*Source text*:
══════════

The solution is selective disclosure was discussed by participants as a compromise between secrecy and disclosure, and this is also consistent with other studies with young people [58, 6466]. Our participants were reassured by knowing how much information to disclose in a way that would minimize follow-up questions from others. Stigmatizing attitudes, beliefs, judgments, and self-deprecation were reduced as a result of selective disclosure. Given the importance that participants placed on both the positive and negative aspects of secrecy and disclosure, it is noteworthy that prior research has found that participants who choose to selectively disclose depression to others experience more support than discrimination [64]. Participants in our study believed that the ideal course of action was to disclose just the right amount of information to obtain the necessary care and support while avoiding exposing themselves to more stigma.

Our findings address our main research questions and are consistent with previous research showing that admitting to having a mental disorder and limiting the amount of information given to others can help reduce stereotypical attitudes and beliefs around one’s diagnosed condition [67, 68]. However, prior research has also recognized that selective disclosure can result in psychological distress and negative repercussions in relationships, as well as decreased access to suitable treatment and the ability to fulfill educational and vocational goals [69, 70]; this was not the case in our study. Furthermore, earlier studies have found full disclosure to be more closely related to experiences of support and receiving treatment [69, 70]. In the current research, we found that while disclosure is an important contributor to help-seeking, it comes with a lot of caveats, such as further stigmas.

══════════

*Data extracts*:
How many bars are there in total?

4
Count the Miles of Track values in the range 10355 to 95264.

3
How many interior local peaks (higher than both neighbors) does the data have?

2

══════════

*Task 1*: Reproduce the passage on selective disclosure of mental illness word for word, taking everything from "Our findings address" down to "as further stigmas.".
*Task 2*: Carry on the passage on selective disclosure of mental illness past its final sentence.

*Answer section 1*:
Our findings address our main research questions and are consistent with previous research showing that admitting to having a mental disorder and limiting the amount of information given to others can help reduce stereotypical attitudes and beliefs around one’s diagnosed condition [67, 68]. However, prior research has also recognized that selective disclosure can result in psychological distress and negative repercussions in relationships, as well as decreased access to suitable treatment and the ability to fulfill educational and vocational goals [69, 70]; this was not the case in our study. Furthermore, earlier studies have found full disclosure to be more closely related to experiences of support and receiving treatment [69, 70]. In the current research, we found that while disclosure is an important contributor to help-seeking, it comes with a lot of caveats, such as further stigmas.

*Answer section 2*:
Limitations and future directions

The present study used individuals’ conceptual model drawings to develop a semi-structured discussion focused on stigma, secrecy, and disclosure, encouraging participants to determine the direction of the interview. Yet the study’s findings should be considered in light of several limitations. First, we recruited only those with high depression symptoms and may not have spoken with severely depressed young people. Furthermore, there was reasonable potential for self-selection bias; some participants might have declined to take part due to social and internalized stigma concerns. Interestingly, this study reveals that there are positive and negative aspects of both secrecy and disclosure for young people exploring how they share aspects of their depression. Selective disclosure seems key, and young people may be helped by developing a better understanding of when they prefer to share their depression and when they do not. Enabling safe sharing of young people’s depression information (i.e., helping young people identify safe targets with whom they can disclose) can inform stigma-targeted treatment programs and increase public awareness regarding young people’s subjective stigma views and experiences aimed at reducing the stigma around depression.

Conclusions

In summary, this study provides new evidence of how young people with depression experience stigma and its effects on disclosure and mental health secrecy. We have revealed that young people struggle with stigma and that this can prevent them from disclosing their issues, which in turn prevents them from getting help. This work highlights the need to develop interventions to encourage young people to come forward and discuss their mental health in order to receive appropriate support and treatment. We recommend young people be signposted and have access to mental health champions or nominated teachers in their schools or universities.

Acknowledgments

We would like to thank all participants who took part in helping us collect some of the data for this study.